Days 24 to 26 – Into the hills

We didn’t see much of Ribadeo, preferring to stay in our apartment, chilling and eating in for a change. The others appeared pleasantly surprised by my spag bol, at least that’s my interpretation, as they wolfed down two helpings each!  The town did look special in the morning light though, as we looked back at the sunrise from our vantage point in the hills. 
I’ve acquired a new hat, having carelessly left my much loved legionnaires cap at a Pension a few days earlier. A couple of nights later in our albergue, an Israeli girl ‘Shimmie’ was having a clear out of excess kit, and I’m now the proud owner of a tatty but rather characterful straw hat.  Thanks Shimmie, it’s been a life saver in the afternoon sun. 

After the last few days trekking predominantly on tarmac and too many main roads, turning South West towards Santiago has been such a pleasure and we feel re-invigorated. 

The local authorities are working hard to build new trails to bypass the busier roads on the Camino del Norte as it becomes increasingly popular, but there are places where it’s not possible.  At times we had to squeeze up to the barriers on tight bends to avoid being side swiped by speeding vehicles. Not my idea of a good walk. 

So I was singing away whilst enjoying the beautiful scenery, much to Jannik’s annoyance.  “Peter, please don’t sing so early in the morning” he demands. “Don’t you like my singing Jannik?”  “No, especially in the mornings.?  Occasionally he strides ahead to create distance between us to avoid listening to my warblings.  Personally, I don’t understand it, but he’s still young..

We have left Asturia and are in Galicia, pronounced ‘Gal-ee-th-ia’… It is advantageous to have a lisp when speaking Spanish.  To confuse the peregrinos, the concha (shell) signs are now reversed, so instead of following the direction of the shells where the lines converge, it’s now the other way around. 

Snail trail
 

We reached our day’s destination of Lourenzá at the back end of a local artisans’ fair and were happy to bump into our recent new friends Leonardo, Liz and Susan who we got to know at previous albergues. Leonardo is a typical Italian waiter, currently plying his trade in Vienna, a pretty cool guy and quite the charmer, always smiling and chatting with everybody. 

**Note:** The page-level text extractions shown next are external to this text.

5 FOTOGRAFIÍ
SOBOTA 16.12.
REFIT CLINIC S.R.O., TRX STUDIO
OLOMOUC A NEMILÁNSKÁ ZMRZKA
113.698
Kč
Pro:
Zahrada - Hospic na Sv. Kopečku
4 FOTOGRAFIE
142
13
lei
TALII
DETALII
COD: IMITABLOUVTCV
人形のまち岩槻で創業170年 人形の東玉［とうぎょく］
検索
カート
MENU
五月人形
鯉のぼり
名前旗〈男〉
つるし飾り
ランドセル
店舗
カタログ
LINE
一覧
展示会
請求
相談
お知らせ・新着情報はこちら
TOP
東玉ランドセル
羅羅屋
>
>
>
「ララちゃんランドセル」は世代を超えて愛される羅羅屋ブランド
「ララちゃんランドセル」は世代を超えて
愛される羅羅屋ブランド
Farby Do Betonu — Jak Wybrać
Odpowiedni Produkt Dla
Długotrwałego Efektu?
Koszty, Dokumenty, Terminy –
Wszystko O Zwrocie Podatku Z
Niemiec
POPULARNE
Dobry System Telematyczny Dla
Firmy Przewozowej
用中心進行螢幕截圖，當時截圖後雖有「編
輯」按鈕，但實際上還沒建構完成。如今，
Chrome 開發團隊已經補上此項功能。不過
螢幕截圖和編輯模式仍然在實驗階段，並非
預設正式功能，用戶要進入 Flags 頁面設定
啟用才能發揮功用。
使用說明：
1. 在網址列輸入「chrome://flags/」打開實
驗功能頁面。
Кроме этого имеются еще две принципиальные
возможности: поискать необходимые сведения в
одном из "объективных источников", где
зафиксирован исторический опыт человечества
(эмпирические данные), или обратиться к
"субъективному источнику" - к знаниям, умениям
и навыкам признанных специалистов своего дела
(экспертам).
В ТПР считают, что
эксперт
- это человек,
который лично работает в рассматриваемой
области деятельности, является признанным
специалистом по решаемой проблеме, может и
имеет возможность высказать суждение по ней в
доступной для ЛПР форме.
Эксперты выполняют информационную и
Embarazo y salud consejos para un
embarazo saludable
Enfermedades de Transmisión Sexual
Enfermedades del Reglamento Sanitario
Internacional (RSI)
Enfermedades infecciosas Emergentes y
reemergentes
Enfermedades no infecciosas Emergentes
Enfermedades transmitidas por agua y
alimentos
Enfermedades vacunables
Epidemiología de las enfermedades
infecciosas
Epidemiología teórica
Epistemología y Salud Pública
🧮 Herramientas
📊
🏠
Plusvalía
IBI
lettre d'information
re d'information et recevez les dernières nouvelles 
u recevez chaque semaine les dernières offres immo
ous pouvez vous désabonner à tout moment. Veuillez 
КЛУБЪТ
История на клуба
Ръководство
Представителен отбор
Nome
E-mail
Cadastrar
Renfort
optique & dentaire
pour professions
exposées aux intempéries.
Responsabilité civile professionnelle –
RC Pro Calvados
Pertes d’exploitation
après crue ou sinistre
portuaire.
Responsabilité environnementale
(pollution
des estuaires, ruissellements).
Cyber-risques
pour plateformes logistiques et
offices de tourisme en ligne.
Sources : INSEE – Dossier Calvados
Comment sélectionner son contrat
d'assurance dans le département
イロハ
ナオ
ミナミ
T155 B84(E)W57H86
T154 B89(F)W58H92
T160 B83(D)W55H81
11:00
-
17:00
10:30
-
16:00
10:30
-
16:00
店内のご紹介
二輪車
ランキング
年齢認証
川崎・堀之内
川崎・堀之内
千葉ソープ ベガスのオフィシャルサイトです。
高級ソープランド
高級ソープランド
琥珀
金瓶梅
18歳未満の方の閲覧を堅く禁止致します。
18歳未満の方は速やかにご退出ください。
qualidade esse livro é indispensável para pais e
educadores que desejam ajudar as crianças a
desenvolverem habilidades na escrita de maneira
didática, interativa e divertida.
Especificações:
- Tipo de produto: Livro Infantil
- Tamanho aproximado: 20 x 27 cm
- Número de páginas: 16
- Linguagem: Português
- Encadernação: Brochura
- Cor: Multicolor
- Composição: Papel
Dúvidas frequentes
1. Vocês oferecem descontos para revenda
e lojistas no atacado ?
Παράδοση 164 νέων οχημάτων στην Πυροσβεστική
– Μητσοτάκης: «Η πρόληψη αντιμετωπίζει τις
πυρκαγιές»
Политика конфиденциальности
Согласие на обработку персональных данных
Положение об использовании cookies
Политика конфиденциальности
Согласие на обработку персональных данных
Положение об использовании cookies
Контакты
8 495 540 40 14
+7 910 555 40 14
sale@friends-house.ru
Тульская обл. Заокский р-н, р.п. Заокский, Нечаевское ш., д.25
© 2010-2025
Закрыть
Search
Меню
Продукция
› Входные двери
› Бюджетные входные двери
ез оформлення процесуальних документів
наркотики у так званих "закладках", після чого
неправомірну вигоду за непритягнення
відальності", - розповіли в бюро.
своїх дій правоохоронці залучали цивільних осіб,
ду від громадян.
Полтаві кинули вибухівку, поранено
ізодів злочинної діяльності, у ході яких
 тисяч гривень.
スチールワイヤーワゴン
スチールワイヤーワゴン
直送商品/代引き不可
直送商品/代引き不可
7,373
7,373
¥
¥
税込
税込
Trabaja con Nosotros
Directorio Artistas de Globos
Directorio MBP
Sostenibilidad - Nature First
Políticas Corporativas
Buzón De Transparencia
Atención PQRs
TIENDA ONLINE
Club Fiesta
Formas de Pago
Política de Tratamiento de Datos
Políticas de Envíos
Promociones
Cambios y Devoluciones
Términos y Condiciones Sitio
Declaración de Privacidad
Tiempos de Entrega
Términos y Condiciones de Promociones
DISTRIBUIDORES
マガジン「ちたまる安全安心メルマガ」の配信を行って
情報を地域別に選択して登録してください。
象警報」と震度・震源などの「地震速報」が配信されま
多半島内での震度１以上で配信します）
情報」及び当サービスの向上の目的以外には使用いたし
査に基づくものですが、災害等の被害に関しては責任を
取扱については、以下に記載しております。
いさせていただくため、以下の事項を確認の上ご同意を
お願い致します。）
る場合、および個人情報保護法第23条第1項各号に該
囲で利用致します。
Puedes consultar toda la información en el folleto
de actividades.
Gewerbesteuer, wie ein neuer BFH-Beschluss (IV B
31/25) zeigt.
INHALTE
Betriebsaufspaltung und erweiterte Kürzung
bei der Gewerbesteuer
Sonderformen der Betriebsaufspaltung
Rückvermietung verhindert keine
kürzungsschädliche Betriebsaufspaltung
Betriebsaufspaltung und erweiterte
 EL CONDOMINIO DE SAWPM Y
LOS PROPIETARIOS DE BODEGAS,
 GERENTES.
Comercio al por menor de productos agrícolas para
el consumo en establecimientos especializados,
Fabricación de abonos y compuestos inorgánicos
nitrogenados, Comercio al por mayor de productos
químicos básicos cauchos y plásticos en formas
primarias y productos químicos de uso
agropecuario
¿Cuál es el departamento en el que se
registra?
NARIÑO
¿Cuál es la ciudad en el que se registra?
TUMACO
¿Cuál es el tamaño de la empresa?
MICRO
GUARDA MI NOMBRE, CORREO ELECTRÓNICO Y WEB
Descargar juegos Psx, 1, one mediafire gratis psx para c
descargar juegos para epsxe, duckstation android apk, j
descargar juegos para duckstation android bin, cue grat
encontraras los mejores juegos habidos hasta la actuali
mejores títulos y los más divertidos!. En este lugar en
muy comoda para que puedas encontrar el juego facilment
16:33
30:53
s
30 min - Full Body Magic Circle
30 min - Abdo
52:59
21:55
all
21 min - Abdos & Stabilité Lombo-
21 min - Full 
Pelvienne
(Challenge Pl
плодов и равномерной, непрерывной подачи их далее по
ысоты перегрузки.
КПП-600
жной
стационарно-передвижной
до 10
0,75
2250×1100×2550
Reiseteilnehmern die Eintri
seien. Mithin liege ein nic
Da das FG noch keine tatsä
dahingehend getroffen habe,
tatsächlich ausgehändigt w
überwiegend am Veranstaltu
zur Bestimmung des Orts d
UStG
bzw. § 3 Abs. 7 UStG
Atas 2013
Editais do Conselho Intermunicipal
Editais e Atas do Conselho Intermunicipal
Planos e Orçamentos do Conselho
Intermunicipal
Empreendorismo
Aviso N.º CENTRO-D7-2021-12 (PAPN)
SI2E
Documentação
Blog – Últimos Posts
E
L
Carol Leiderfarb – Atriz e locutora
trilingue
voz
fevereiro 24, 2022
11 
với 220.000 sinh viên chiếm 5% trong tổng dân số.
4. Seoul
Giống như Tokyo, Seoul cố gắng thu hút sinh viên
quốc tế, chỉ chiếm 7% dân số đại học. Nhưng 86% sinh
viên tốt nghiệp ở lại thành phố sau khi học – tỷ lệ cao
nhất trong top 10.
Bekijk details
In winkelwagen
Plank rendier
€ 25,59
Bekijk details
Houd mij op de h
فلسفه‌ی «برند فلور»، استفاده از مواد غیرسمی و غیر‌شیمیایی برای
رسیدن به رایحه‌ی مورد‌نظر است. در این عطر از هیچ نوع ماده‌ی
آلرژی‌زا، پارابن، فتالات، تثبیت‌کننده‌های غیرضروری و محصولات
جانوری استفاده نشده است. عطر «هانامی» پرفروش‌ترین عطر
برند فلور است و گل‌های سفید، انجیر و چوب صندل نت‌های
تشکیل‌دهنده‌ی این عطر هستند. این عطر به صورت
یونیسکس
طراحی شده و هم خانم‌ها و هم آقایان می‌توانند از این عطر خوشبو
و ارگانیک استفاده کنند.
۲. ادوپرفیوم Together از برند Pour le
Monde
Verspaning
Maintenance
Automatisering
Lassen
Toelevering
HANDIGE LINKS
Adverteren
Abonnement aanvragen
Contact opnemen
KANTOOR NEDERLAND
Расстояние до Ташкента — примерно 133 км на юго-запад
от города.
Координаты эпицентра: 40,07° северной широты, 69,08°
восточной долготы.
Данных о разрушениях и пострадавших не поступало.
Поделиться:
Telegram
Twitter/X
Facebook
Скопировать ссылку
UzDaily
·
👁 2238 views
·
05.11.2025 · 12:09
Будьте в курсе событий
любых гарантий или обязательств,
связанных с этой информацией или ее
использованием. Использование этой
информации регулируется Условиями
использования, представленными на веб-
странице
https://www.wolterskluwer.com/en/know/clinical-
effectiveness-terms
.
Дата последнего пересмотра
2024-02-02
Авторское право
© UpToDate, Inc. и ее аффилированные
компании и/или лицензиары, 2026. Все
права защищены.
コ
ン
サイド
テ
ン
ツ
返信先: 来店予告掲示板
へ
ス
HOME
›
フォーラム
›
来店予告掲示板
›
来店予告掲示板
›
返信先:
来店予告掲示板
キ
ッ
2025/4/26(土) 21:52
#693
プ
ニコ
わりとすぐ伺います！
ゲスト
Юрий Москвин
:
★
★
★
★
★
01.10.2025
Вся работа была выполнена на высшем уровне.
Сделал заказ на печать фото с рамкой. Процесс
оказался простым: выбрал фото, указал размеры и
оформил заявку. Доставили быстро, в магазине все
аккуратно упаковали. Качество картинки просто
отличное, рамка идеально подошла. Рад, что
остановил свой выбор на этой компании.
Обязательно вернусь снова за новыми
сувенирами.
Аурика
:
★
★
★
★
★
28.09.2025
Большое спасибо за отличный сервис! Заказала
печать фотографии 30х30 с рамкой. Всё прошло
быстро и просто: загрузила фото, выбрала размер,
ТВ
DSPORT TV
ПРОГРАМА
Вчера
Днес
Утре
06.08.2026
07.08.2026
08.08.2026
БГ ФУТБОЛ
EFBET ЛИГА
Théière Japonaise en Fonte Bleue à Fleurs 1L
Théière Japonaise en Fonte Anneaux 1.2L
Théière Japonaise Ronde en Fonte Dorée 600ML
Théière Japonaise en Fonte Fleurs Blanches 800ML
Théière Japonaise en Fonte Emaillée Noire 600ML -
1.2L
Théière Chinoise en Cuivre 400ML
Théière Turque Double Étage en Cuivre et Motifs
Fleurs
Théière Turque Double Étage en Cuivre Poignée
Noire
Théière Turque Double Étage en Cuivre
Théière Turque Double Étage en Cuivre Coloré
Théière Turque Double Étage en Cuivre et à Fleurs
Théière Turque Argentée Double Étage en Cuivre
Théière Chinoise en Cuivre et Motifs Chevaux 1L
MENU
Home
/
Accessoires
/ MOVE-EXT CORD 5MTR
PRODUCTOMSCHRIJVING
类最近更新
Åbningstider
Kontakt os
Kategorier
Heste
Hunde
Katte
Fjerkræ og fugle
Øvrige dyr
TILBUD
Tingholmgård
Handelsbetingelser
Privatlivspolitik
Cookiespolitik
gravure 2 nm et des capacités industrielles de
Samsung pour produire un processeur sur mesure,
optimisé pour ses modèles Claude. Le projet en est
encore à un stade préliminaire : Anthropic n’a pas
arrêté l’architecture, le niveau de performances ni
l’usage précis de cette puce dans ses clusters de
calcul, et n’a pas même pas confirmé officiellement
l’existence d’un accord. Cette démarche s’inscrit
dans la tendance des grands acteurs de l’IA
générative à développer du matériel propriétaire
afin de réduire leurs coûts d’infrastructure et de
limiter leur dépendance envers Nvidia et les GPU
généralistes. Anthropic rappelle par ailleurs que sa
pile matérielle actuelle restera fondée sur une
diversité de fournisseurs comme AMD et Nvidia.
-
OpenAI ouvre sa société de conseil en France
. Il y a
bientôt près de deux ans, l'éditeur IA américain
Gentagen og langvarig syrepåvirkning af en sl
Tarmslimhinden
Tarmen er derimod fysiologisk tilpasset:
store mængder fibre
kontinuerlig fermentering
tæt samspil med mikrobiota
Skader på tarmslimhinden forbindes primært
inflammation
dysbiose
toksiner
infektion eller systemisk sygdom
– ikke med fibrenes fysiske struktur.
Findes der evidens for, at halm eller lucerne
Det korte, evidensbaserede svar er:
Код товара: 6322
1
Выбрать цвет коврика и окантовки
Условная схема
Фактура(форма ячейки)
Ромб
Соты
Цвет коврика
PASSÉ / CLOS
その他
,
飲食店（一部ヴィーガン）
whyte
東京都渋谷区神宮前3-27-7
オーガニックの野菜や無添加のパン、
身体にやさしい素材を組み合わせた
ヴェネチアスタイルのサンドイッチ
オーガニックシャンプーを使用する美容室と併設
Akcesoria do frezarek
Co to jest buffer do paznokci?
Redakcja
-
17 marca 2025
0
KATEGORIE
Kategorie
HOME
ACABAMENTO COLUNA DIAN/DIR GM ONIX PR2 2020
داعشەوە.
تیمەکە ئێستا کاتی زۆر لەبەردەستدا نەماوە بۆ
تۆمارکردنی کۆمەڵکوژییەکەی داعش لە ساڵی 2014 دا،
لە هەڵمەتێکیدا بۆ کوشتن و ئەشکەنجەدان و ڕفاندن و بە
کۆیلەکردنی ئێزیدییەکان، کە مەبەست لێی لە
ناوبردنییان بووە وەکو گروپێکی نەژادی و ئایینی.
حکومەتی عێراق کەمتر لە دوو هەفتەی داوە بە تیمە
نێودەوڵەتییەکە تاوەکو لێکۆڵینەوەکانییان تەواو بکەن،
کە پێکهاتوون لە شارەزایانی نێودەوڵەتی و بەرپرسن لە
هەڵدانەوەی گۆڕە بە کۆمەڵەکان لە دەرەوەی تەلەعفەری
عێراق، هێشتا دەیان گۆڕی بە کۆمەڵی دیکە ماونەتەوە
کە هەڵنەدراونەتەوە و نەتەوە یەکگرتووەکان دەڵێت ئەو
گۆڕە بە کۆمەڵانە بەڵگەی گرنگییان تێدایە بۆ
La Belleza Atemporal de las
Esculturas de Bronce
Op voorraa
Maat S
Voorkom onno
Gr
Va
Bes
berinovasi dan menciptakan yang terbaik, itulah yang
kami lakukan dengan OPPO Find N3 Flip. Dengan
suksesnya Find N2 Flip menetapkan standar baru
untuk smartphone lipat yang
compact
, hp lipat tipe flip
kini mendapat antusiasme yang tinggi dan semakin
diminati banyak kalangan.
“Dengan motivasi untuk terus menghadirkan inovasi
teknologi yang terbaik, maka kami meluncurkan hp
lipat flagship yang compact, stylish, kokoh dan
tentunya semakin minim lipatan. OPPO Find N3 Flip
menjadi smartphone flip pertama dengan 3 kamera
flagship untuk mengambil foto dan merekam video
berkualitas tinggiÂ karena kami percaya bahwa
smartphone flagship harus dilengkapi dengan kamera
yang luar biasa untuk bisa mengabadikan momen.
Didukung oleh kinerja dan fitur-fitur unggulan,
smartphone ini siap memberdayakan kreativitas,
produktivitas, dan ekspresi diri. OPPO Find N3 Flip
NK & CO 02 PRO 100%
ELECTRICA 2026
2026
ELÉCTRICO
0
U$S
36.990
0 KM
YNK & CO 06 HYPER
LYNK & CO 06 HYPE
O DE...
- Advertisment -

Liz and Susan are two delightful American girls, not so long graduated, who are doing the Camino as part of a longer European trip.  They seem to be having a lot of fun along the Way, always laughing and giggling together, great company and a joy to be around.

Our paths also kept crossing the next day as we kept climbing, admiring the magnificent mountains ahead of us, until realising we had to somehow get over them, and not a cable car in sight!

Earlier that morning we had passed by the local cemetery with the crosses eerily peering over the wall at us in the mist, like ghoulish wraiths. A cold shiver went through me and I moved quickly on. 

Fortunately the rest of the day was much more tranquil, walking along farm tracks and quiet local roads, only briefly kissing the autopista (motorway). And the weather remains benign, a big bonus in Galicia which, rather like the Lake District, relies on regular rainfall to make it so lush and green. 

We stopped for coffee in the square in Monteñedo, in front of the impressive 13th century cathedral, containing some of Galicia’s oldest frescos.  And yes, guess who we bumped into?!  In fact, it turned out to be quite a meeting place for pilgrims that day. 

The final climb to our Pension in Abadin was long and steep but it didn’t feel too strenuous, despite the height we gained, thanks to the distraction of our beautiful surroundings.  Max’s calf muscle seems to have improved, Jannik is managing his blisters and I’m smugly walking better than ever. We ate well in our Pension, joined by the Famous Three for the Peregrinos’ menu. 

Top of the climb (fabulous hat!)

Sadly, the ‘Quatro Amigos’ will soon be breaking up. Jannik and I are planning to reach Santiago by Friday, so 5 days to cover the remaining 140 kms, a quite comfortable 28kms a day. Max and Anton don’t plan to get there until the weekend… time is the privilege of the retired. 

Today has been wonderful. An easy 21 kms morning stroll in the atmospheric mist to our excellent albergue in Vivalba, and the afternoon spent exploring the town and playing by the river, once the hot sun had broken through. 

Chilling in the albergue
Chilling by the river
The webs of 1,000 spiders or aomething less sinister
Peace and tranquillity

Tomorrow will be much tougher, 35 kms to an albergue in Miraz run by volunteers from the Confraternity of St James, an English organisation devoted to promoting the pilgrimage to Santiago.  I’m looking forward to spending some time there relaxing over tea in the garden!  So an early night is due.